Stocks slipped when US equity markets reopened from the long Easter weekend on Monday as investors weighed up the potential for more interest rate rises from the Federal Reserve.

The S&P 500 was 0.3 per cent lower in early afternoon trading, recovering slightly after a sharper early decline. The tech-heavy Nasdaq Composite fell 0.6 per cent.

Monday marked the first opportunity traders had to respond to data released on Friday showing the continued strength of the US labour market.

The US economy added 236,000 new positions last month, fewer than in February but not enough of a slowdown to discourage the central bank from making another rate rise to tamp down inflation, traders thought.

Investors had initially shrugged off warnings at the Fed’s last policy meeting that the central bank would make at least one more rate rise to bring price rises under control. However, futures markets are now pricing in a roughly 75 per cent chance of an interest rate increase at next month’s meeting.

Treasury markets, which were open on Friday, had already sold off in response to the jobs data and prices slipped further on Monday. The yield on the benchmark 10-year note ticked up 0.04 percentage points to 3.42 per cent, while the two-year yield added 0.05 percentage points to reach 4.10 per cent. Yields rise when prices fall.

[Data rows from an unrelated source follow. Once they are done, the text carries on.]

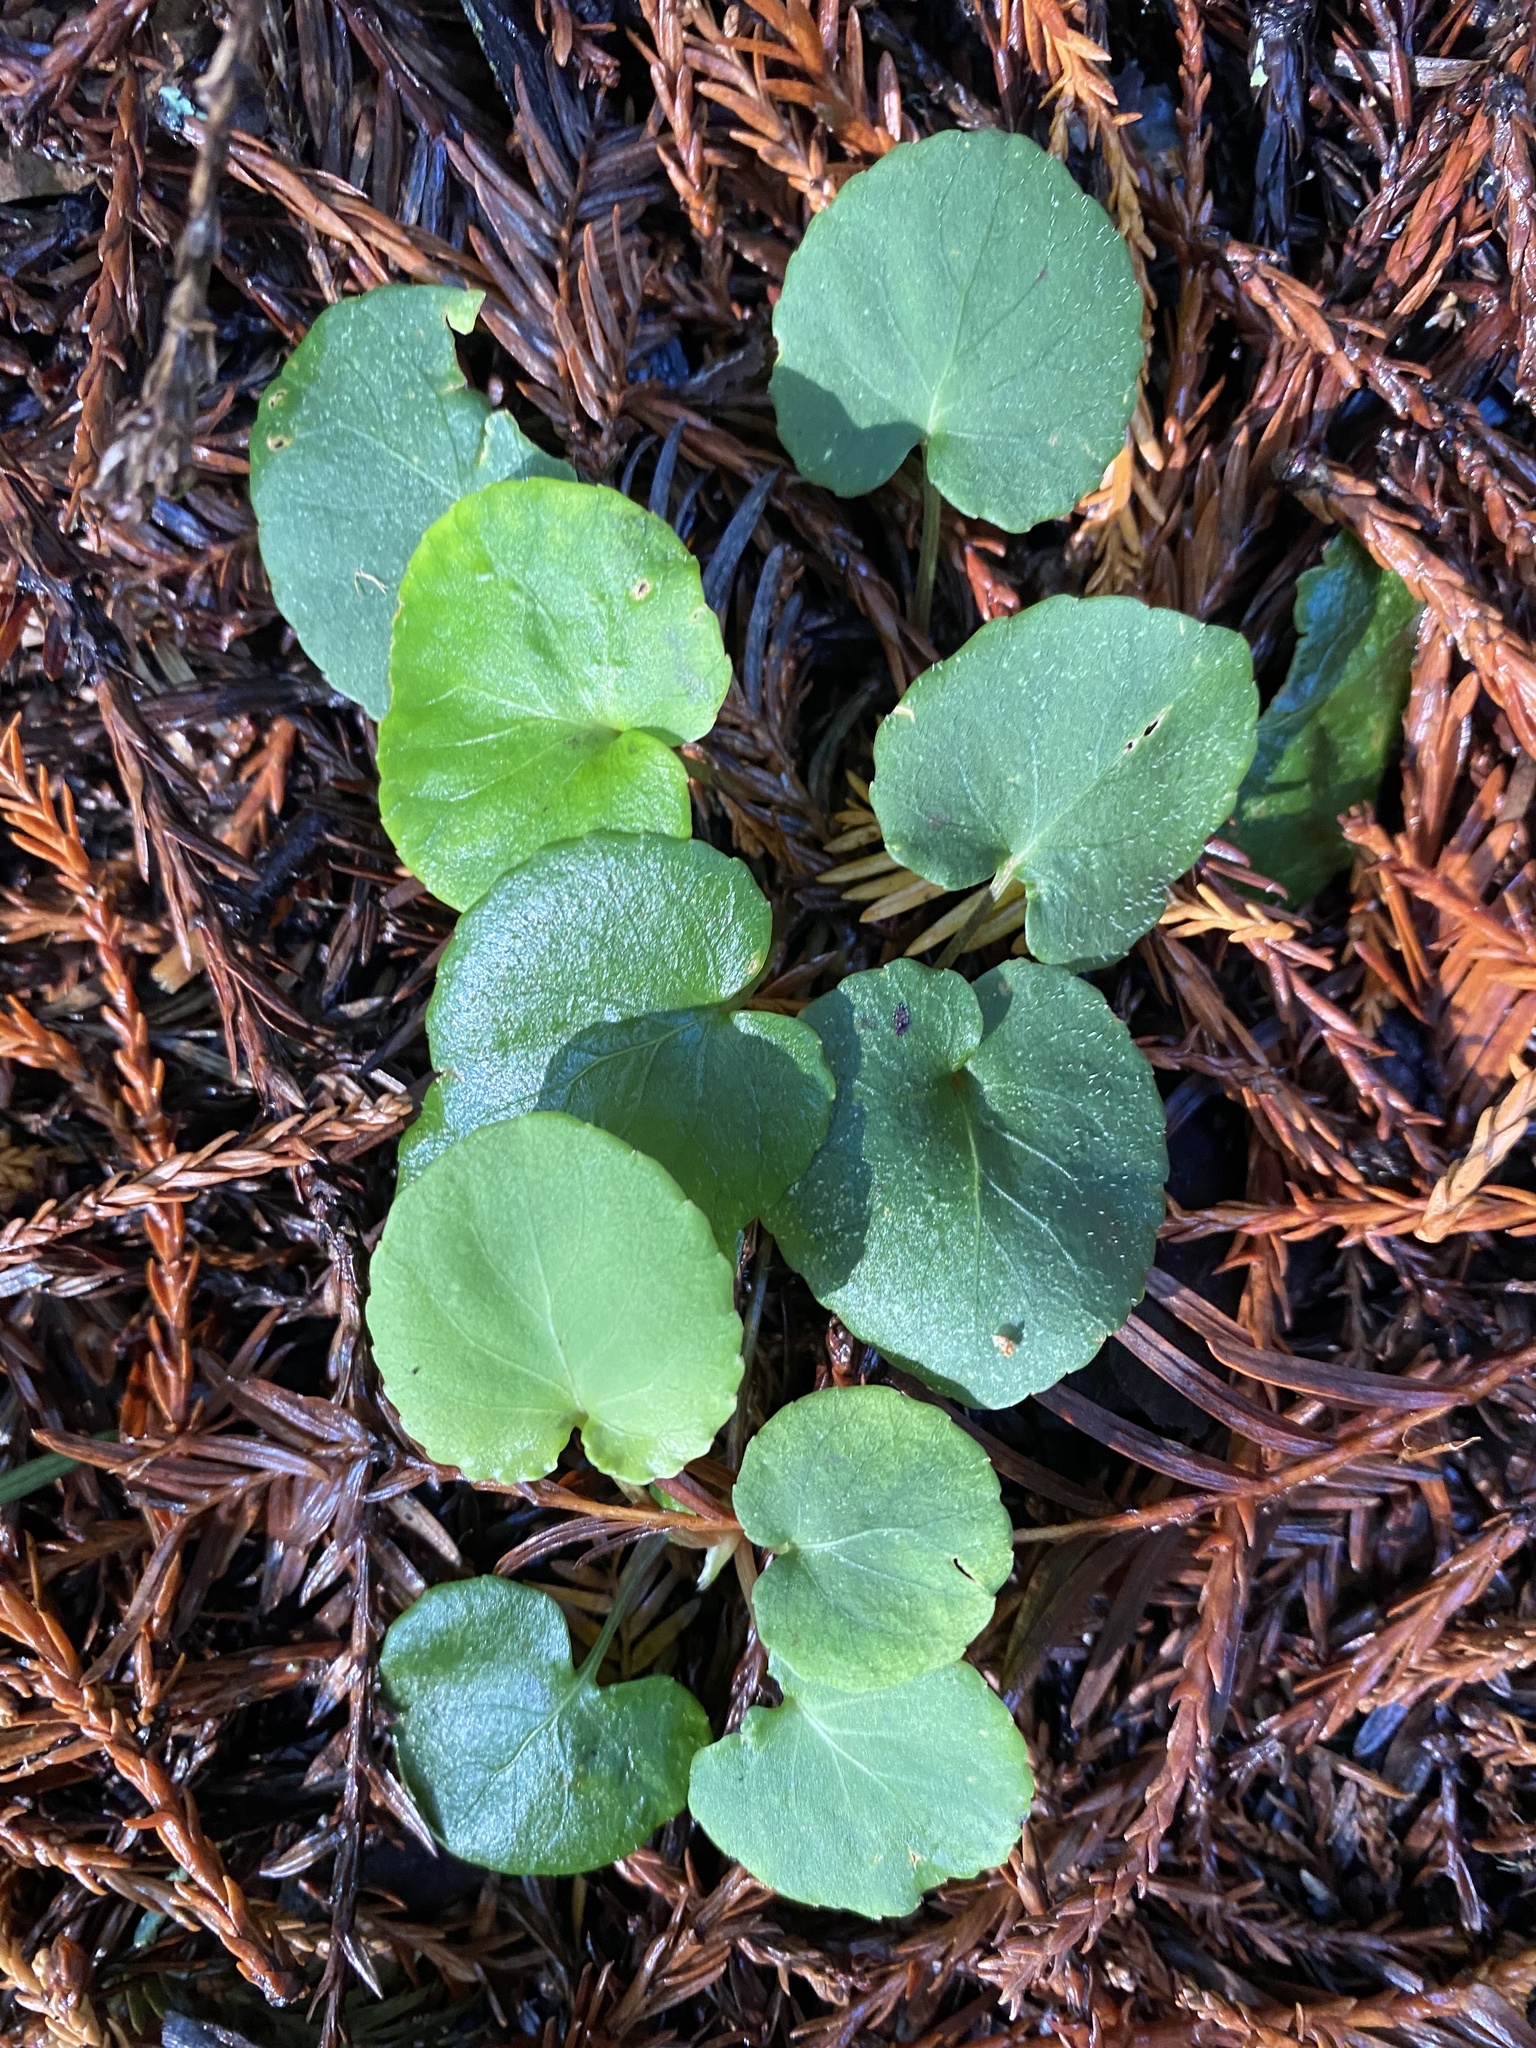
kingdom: Plantae
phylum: Tracheophyta
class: Magnoliopsida
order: Malpighiales
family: Violaceae
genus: Viola
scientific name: Viola sempervirens
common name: Evergreen violet
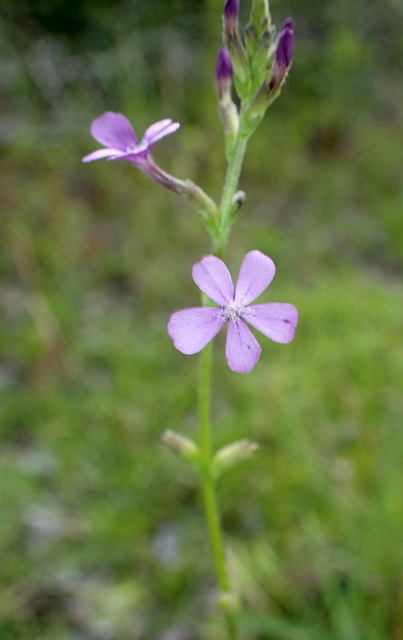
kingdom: Plantae
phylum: Tracheophyta
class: Magnoliopsida
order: Lamiales
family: Orobanchaceae
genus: Buchnera
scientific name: Buchnera floridana
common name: Florida bluehearts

Nancy Curtin, chief investment officer at Alvarium Tiedemann, said she expected the Fed to lift rates one more time, but added: “it feels like a coin toss . . . a lot will depend on what [officials] see in consumer inflation data on Wednesday and [producer price inflation] on Thursday.”

She pointed out that while jobs growth remained strong, Friday’s data also included signs of slowing wage growth, which should help bring down inflation over time.

Economists expect consumer price inflation to dip to an annual rate of about 5.2 per cent and a month-on-month rate of 0.3 per cent, a level that Citi analyst Stuart Kaiser said would “mark modest deceleration . . . but remain too high for comfort and likely read negative for stocks”.

First-quarter earnings season also kicks off in earnest with results from a series of bellwether financial groups including JPMorgan Chase.

“What people will focus on is not so much the earnings themselves as the guidance — what CEOs are saying in terms of credit conditions,” Curtin added. “Lending by banks had already cut back a bit even before [the collapse of several banks last month].”

European markets remained closed for Easter Monday. Hong Kong was also closed. Japan’s Topix stock index added 0.6 per cent.